DÉFIS PROPOSÉS -
1. Pouvez-vous réécrire le passage de l’extrait sur les opérations de paix allant de « En second lieu, le » jusqu’à « antiterroristes en Afrique. », en remplaçant « délégué » par « représentant » ?
2. Pourriez-vous prolonger l’extrait sur les opérations de paix à la suite de sa dernière phrase ?

En second lieu, le délégué a appelé à explorer les voies nécessaires pour combler les lacunes capacitaires des missions et invité à tirer les leçons de la rotation utilisée au sein de la MINUSMA s’agissant du transport aérien. Il a invité les États Membres à combler lesdites lacunes et s’est félicité de la transparence accrue autour de la constitution de forces. Le délégué a souligné la nécessité pour les opérations de paix d’être guidées par une stratégie politique, ajoutant que tous les acteurs engagés doivent savoir quel est l’objectif politique poursuivi. Enfin, il a plaidé pour une coopération accrue avec les organisations régionales, dont l’Union africaine, celle-ci étant en effet la mieux positionnée pour conduire des opérations antiterroristes en Afrique.

CONTENU DES DONNÉES -
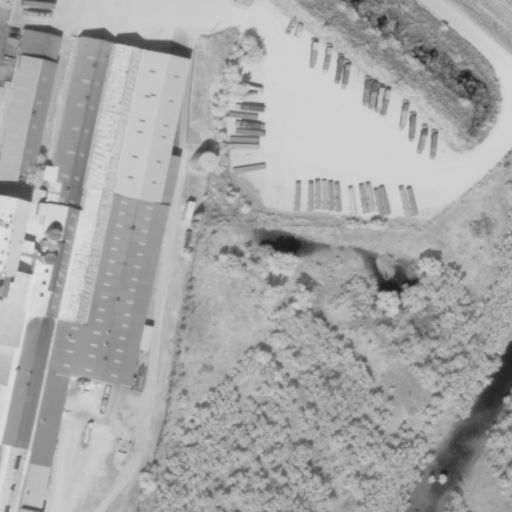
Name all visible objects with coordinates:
railway: (503, 6)
road: (466, 37)
power tower: (237, 57)
building: (68, 238)
power tower: (333, 299)
building: (6, 497)
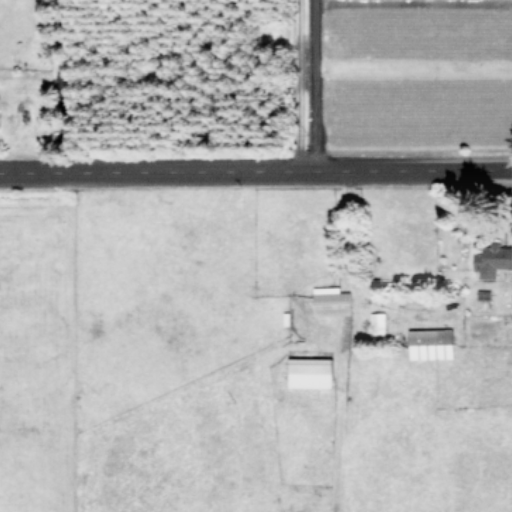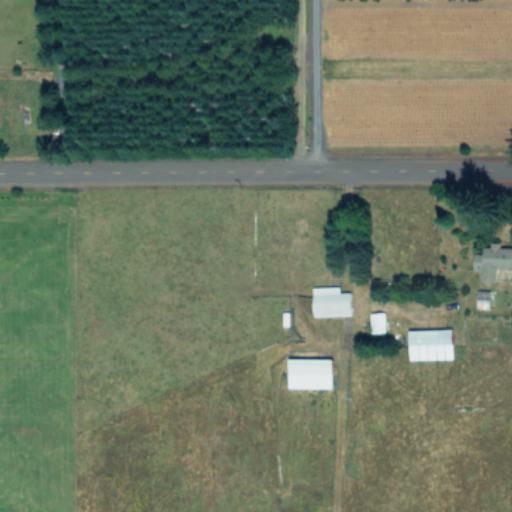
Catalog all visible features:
road: (57, 82)
road: (309, 82)
road: (256, 165)
building: (492, 260)
building: (330, 301)
building: (376, 321)
building: (429, 343)
building: (309, 372)
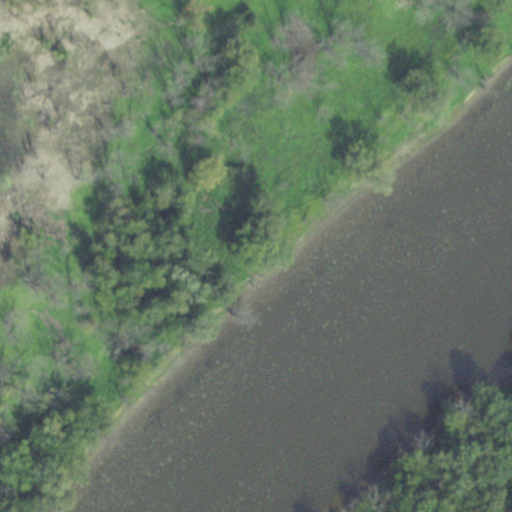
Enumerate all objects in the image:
river: (371, 369)
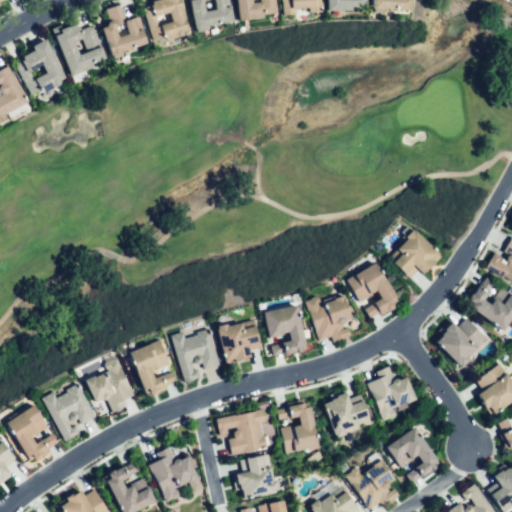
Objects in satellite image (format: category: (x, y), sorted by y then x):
building: (1, 0)
building: (2, 2)
building: (343, 4)
building: (346, 4)
building: (389, 4)
building: (298, 5)
building: (391, 5)
building: (299, 6)
building: (252, 8)
building: (256, 8)
building: (207, 13)
building: (210, 13)
road: (35, 15)
building: (162, 18)
building: (165, 18)
building: (119, 31)
building: (121, 32)
building: (76, 47)
building: (77, 48)
building: (37, 68)
building: (39, 69)
building: (8, 91)
building: (9, 92)
park: (244, 169)
road: (242, 195)
building: (509, 225)
building: (411, 254)
building: (415, 256)
building: (501, 261)
building: (502, 262)
building: (369, 289)
building: (371, 290)
building: (492, 306)
building: (496, 310)
building: (326, 316)
building: (328, 317)
building: (286, 325)
building: (282, 328)
building: (235, 339)
building: (456, 340)
building: (459, 340)
building: (236, 341)
building: (193, 350)
building: (191, 352)
building: (146, 366)
building: (149, 367)
road: (285, 372)
building: (107, 385)
building: (109, 385)
building: (493, 388)
building: (495, 389)
road: (437, 390)
building: (386, 391)
building: (388, 393)
building: (65, 409)
building: (68, 410)
building: (342, 411)
building: (344, 414)
building: (294, 426)
building: (298, 428)
building: (240, 430)
building: (242, 430)
building: (28, 432)
building: (29, 432)
building: (504, 433)
building: (509, 437)
road: (207, 447)
building: (409, 453)
building: (412, 453)
building: (3, 459)
building: (3, 459)
building: (171, 473)
building: (171, 474)
building: (252, 476)
building: (253, 477)
road: (434, 481)
building: (370, 484)
building: (373, 485)
building: (500, 486)
building: (125, 490)
building: (128, 490)
building: (504, 491)
building: (330, 500)
building: (473, 500)
building: (469, 501)
building: (80, 502)
building: (82, 503)
building: (331, 504)
building: (270, 506)
building: (265, 507)
building: (434, 511)
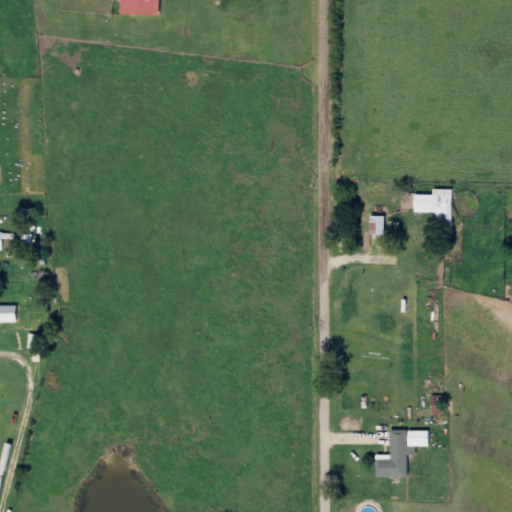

RÉSULTATS ATTENDUS -
1.
En second lieu, le représentant a appelé à explorer les voies nécessaires pour combler les lacunes capacitaires des missions et invité à tirer les leçons de la rotation utilisée au sein de la MINUSMA s’agissant du transport aérien. Il a invité les États Membres à combler lesdites lacunes et s’est félicité de la transparence accrue autour de la constitution de forces. Le représentant a souligné la nécessité pour les opérations de paix d’être guidées par une stratégie politique, ajoutant que tous les acteurs engagés doivent savoir quel est l’objectif politique poursuivi. Enfin, il a plaidé pour une coopération accrue avec les organisations régionales, dont l’Union africaine, celle-ci étant en effet la mieux positionnée pour conduire des opérations antiterroristes en Afrique.

2.
M. E. COURTENAY RATTRAY (Jamaïque) a noté la connexion de plus en plus étroite entre le maintien et la consolidation de la paix et a jugé impératif de comprendre les racines des conflits et d’investir de manière à aider les pays à bâtir leurs institutions afin de renforcer leur résilience et de promouvoir leur capacité de prévention de conflits. Il a estimé que pour consolider les progrès réalisés en Haïti et maintenir un environnement propice au développement durable, la communauté internationale doit demeurer engagée dans un partenariat effectif avec le Gouvernement et le peuple d’Haïti. Il a aussi souligné que le remboursement des pays contributeurs de troupes et de police doit se faire en temps opportun et de manière efficace. Il a souhaité obtenir des informations sur le remboursement des pays qui contribuent aux forces en attente.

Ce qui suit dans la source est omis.